Identifying The Location Of Your OBD2 Connector Port
First, you’ll need to identify the location of your OBD2 connector port (see below for more detailed instructions). This is usually located under the dashboard (though it may be covered or obscured by paneling). Next, procure a light source and shine it directly upon the port, enough to create a reflection off of the shiny metal pin ends.
Inspect The Pin Ends
Next, inspect the pin ends. Do this by numbering the pins 1-16 left to right, top to bottom (as seen in the diagram below). As you do this, take note of which ends do and do not contain metallic ends. Most OBD2 protocols use a unique pin arrangement, so you will be able to differentiate your vehicle’s precise protocol using this method.
Once you’ve taken note of which pins contain a metallic end, consult the table below in order to determine precisely which protocol your vehicle communicates using. Some imported vehicles use entirely unique or proprietary OBD2 protocols, so be sure to consult your owner’s manual for further details.

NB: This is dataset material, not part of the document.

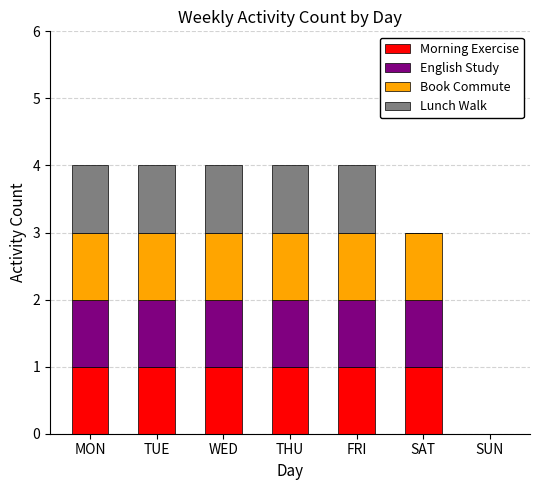

Reading left to right, transcribe the values for Morning Exercise.

MON=1	TUE=1	WED=1	THU=1	FRI=1	SAT=1	SUN=0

OBD2 Protocol Type and Metallic Pin End Arrangement
OBD2 Protocol Type Metallic Pin End Arrangement SAE J1850 PWM 2, 4, 5, 10, and 16 SAE J1850 VPW 2, 4, 5, and 16 (not 10) ISO 9141-2/ ISO 14230-4 KWP2000 4, 5, 7, 15, and 16 ISO 15765-4 CAN 4, 5, 6, 14 and 16
Where is the Connector Located?
Every vehicle manufactured since 1996 (when the OBD2 standards were implanted in the US) include an easily-assessable OBD2 connector port. Your vehicle will feature the same 16-pin connector port regardless of its manufacturer. Locating it is an easy but crucial step towards testing your vehicles OBD2 output, as well as freeze frame data.
On most modern vehicles, the OBD2 connector port is located beneath the dashboard. This may also include the left and right of the steering column. The port may be obscured by a piece of removable paneling, so be sure to check carefully and thoroughly. Otherwise, check-in or around the glove compartment on the passenger side. For further location information, consult your owner’s manual.

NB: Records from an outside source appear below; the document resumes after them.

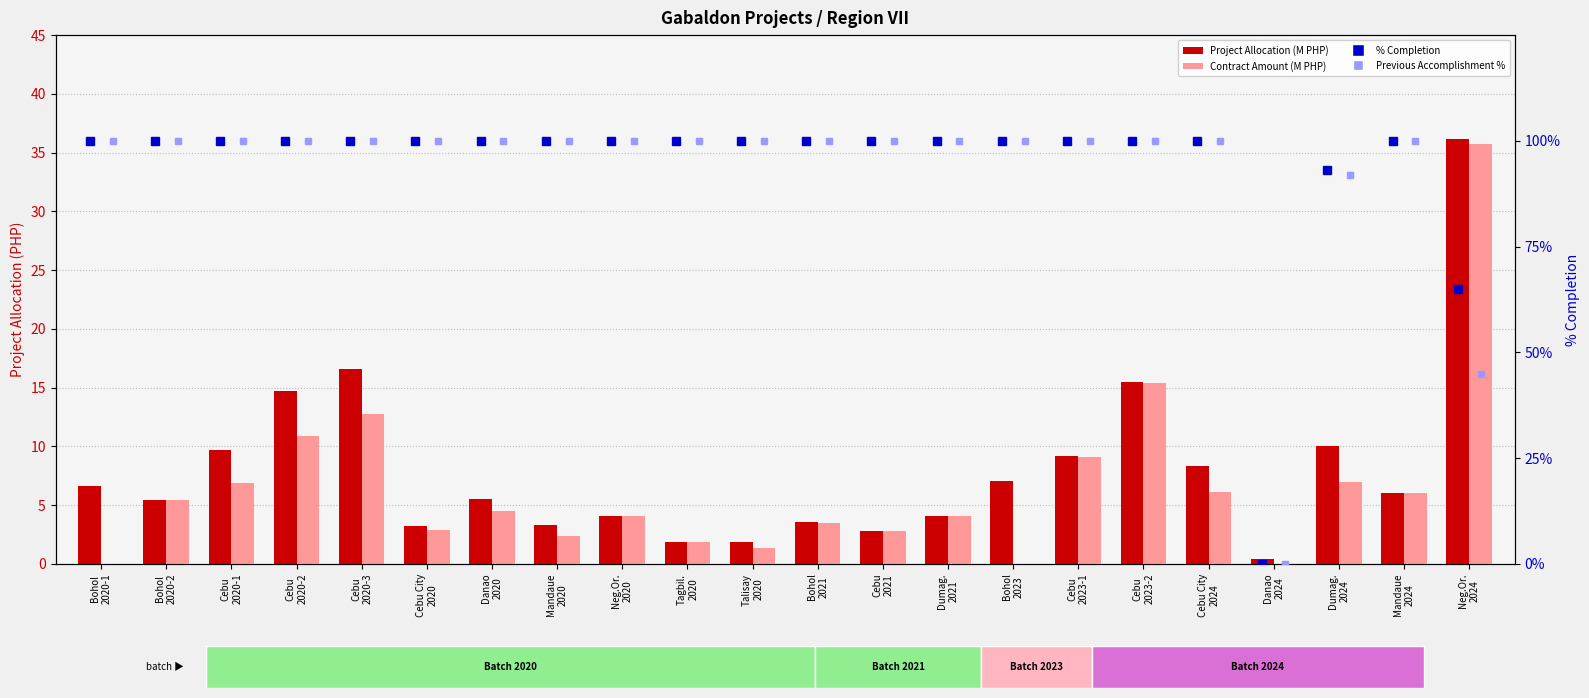

Rank the categories by Previous Accomplishment % value from highest to lowest.

Bohol
2020-1, Bohol
2020-2, Cebu
2020-1, Cebu
2020-2, Cebu
2020-3, Cebu City
2020, Danao
2020, Mandaue
2020, Neg.Or.
2020, Tagbil.
2020, Talisay
2020, Bohol
2021, Cebu
2021, Dumag.
2021, Bohol
2023, Cebu
2023-1, Cebu
2023-2, Cebu City
2024, Mandaue
2024, Dumag.
2024, Neg.Or.
2024, Danao
2024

No matter what model vehicle you own, current standards dictate that the OBD2 connector port cannot be further than three feet from the driver and cannot be covered by any plate that requires tools to remove.
Finding the right OBD2 scan tool for your vehicle
Home mechanics and specialists alike today have access to OBD2 scan tools. You can even pick one up at most auto parts stores. Because the OBD2 standards are widely adopted, you will likely be able to use an OBD2 scan tool on your vehicle. As long as the scan tool was manufactured since 1996, it should be compatible with your vehicle’s OBD2 connector port.
What you need to know when you perform your OBD2 test
OBD2 tests are one of the best ways for you to acquire legible data regarding your vehicle’s performance. OBD2 output this information in a variety of methods, including freeze frame data and diagnostic trouble codes (DTC). While these codes can be interpreted using manufacturer-specific listings online, you may need to consult with a specialist in order to act upon this information.
OBD2 tests generally output “unseen” information regarding your car’s performance when an error occurred, including coolant temperature and engine load. In order to acquire some of this information, you may need to input a PID (Parameter ID) into your testing device to acquire a specific piece of information.
OBD2 protocols differ from vehicle to vehicle, but they uniformly act as the language through which your vehicle outputs information regarding its own performance. Now that you’ve learned about the different OBD2 protocol types, as well as how to identify your vehicle’s specific protocol type, you’ll be able to run OBD2 tests with ease. As a result, you’ll be better prepared to diagnose any vehicle problem that arises with ease.